═════ Records for this task

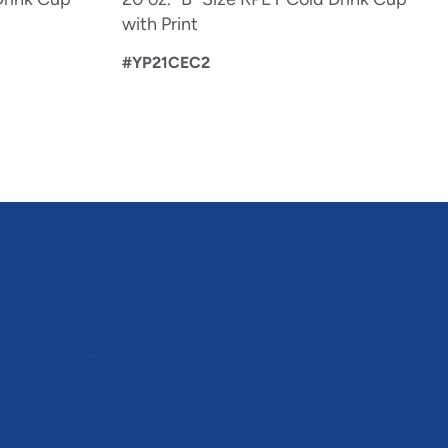
with Print
#YP21CEC2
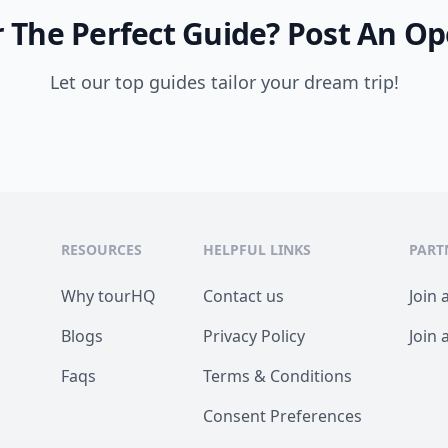
 The Perfect Guide?
Post An Op
Let our top guides tailor your dream trip!
RESOURCES
HELPFUL LINKS
PART
Why tourHQ
Contact us
Join 
Blogs
Privacy Policy
Join 
Faqs
Terms & Conditions
Consent Preferences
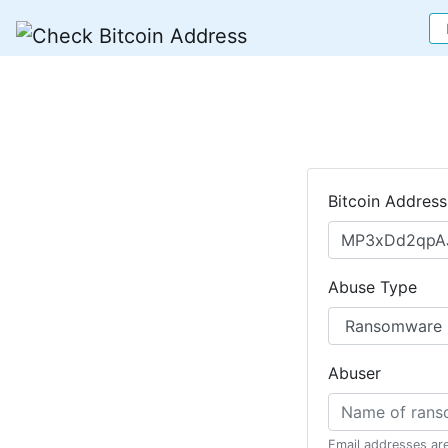
Bitcoin Address
Abuse Type
Abuser
Email addresses ar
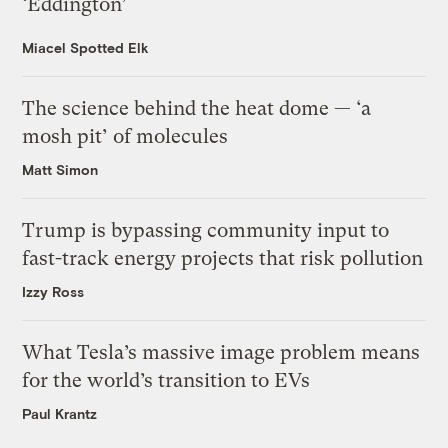
‘Eddington’
Miacel Spotted Elk
The science behind the heat dome — ‘a
mosh pit’ of molecules
Matt Simon
Trump is bypassing community input to
fast-track energy projects that risk pollution
Izzy Ross
What Tesla’s massive image problem means
for the world’s transition to EVs
Paul Krantz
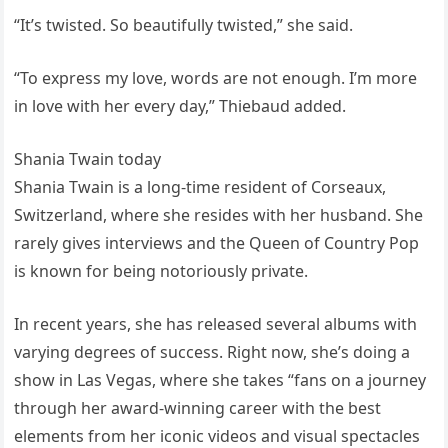
“It’s twisted. So beautifully twisted,” she said.
“To express my love, words are not enough. I’m more
in love with her every day,” Thiebaud added.
Shania Twain today
Shania Twain is a long-time resident of Corseaux,
Switzerland, where she resides with her husband. She
rarely gives interviews and the Queen of Country Pop
is known for being notoriously private.
In recent years, she has released several albums with
varying degrees of success. Right now, she’s doing a
show in Las Vegas, where she takes “fans on a journey
through her award-winning career with the best
elements from her iconic videos and visual spectacles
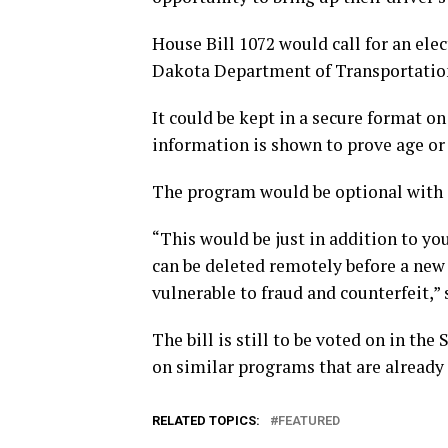
House Bill 1072 would call for an ele
Dakota Department of Transportatio
It could be kept in a secure format o
information is shown to prove age or 
The program would be optional with a
“This would be just in addition to your
can be deleted remotely before a new di
vulnerable to fraud and counterfeit,”
The bill is still to be voted on in t
on similar programs that are already i
RELATED TOPICS:
FEATURED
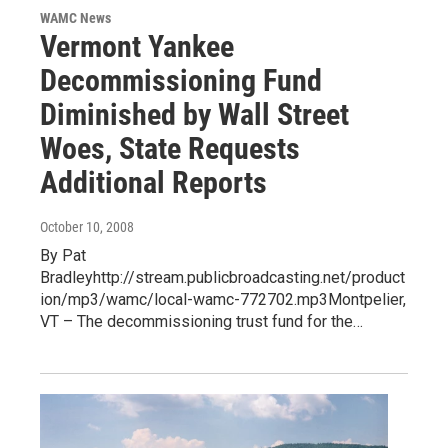
WAMC News
Vermont Yankee
Decommissioning Fund
Diminished by Wall Street
Woes, State Requests
Additional Reports
October 10, 2008
By Pat
Bradleyhttp://stream.publicbroadcasting.net/product
ion/mp3/wamc/local-wamc-772702.mp3Montpelier,
VT – The decommissioning trust fund for the…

══════════

Could the entries be output exactly as written, but without their images?

§ Problem solution
with Print
#YP21CEC2
 The Perfect Guide?
Post An Op
Let our top guides tailor your dream trip!
RESOURCES
HELPFUL LINKS
PART
Why tourHQ
Contact us
Join 
Blogs
Privacy Policy
Join 
Faqs
Terms & Conditions
Consent Preferences
Bitcoin Address
Abuse Type
Abuser
Email addresses ar
‘Eddington’
Miacel Spotted Elk
The science behind the heat dome — ‘a
mosh pit’ of molecules
Matt Simon
Trump is bypassing community input to
fast-track energy projects that risk pollution
Izzy Ross
What Tesla’s massive image problem means
for the world’s transition to EVs
Paul Krantz
“It’s twisted. So beautifully twisted,” she said.
“To express my love, words are not enough. I’m more
in love with her every day,” Thiebaud added.
Shania Twain today
Shania Twain is a long-time resident of Corseaux,
Switzerland, where she resides with her husband. She
rarely gives interviews and the Queen of Country Pop
is known for being notoriously private.
In recent years, she has released several albums with
varying degrees of success. Right now, she’s doing a
show in Las Vegas, where she takes “fans on a journey
through her award-winning career with the best
elements from her iconic videos and visual spectacles
House Bill 1072 would call for an ele
Dakota Department of Transportatio
It could be kept in a secure format o
information is shown to prove age or 
The program would be optional with a
“This would be just in addition to your
can be deleted remotely before a new di
vulnerable to fraud and counterfeit,”
The bill is still to be voted on in t
on similar programs that are already i
RELATED TOPICS:
FEATURED
WAMC News
Vermont Yankee
Decommissioning Fund
Diminished by Wall Street
Woes, State Requests
Additional Reports
October 10, 2008
By Pat
Bradleyhttp://stream.publicbroadcasting.net/product
ion/mp3/wamc/local-wamc-772702.mp3Montpelier,
VT – The decommissioning trust fund for the…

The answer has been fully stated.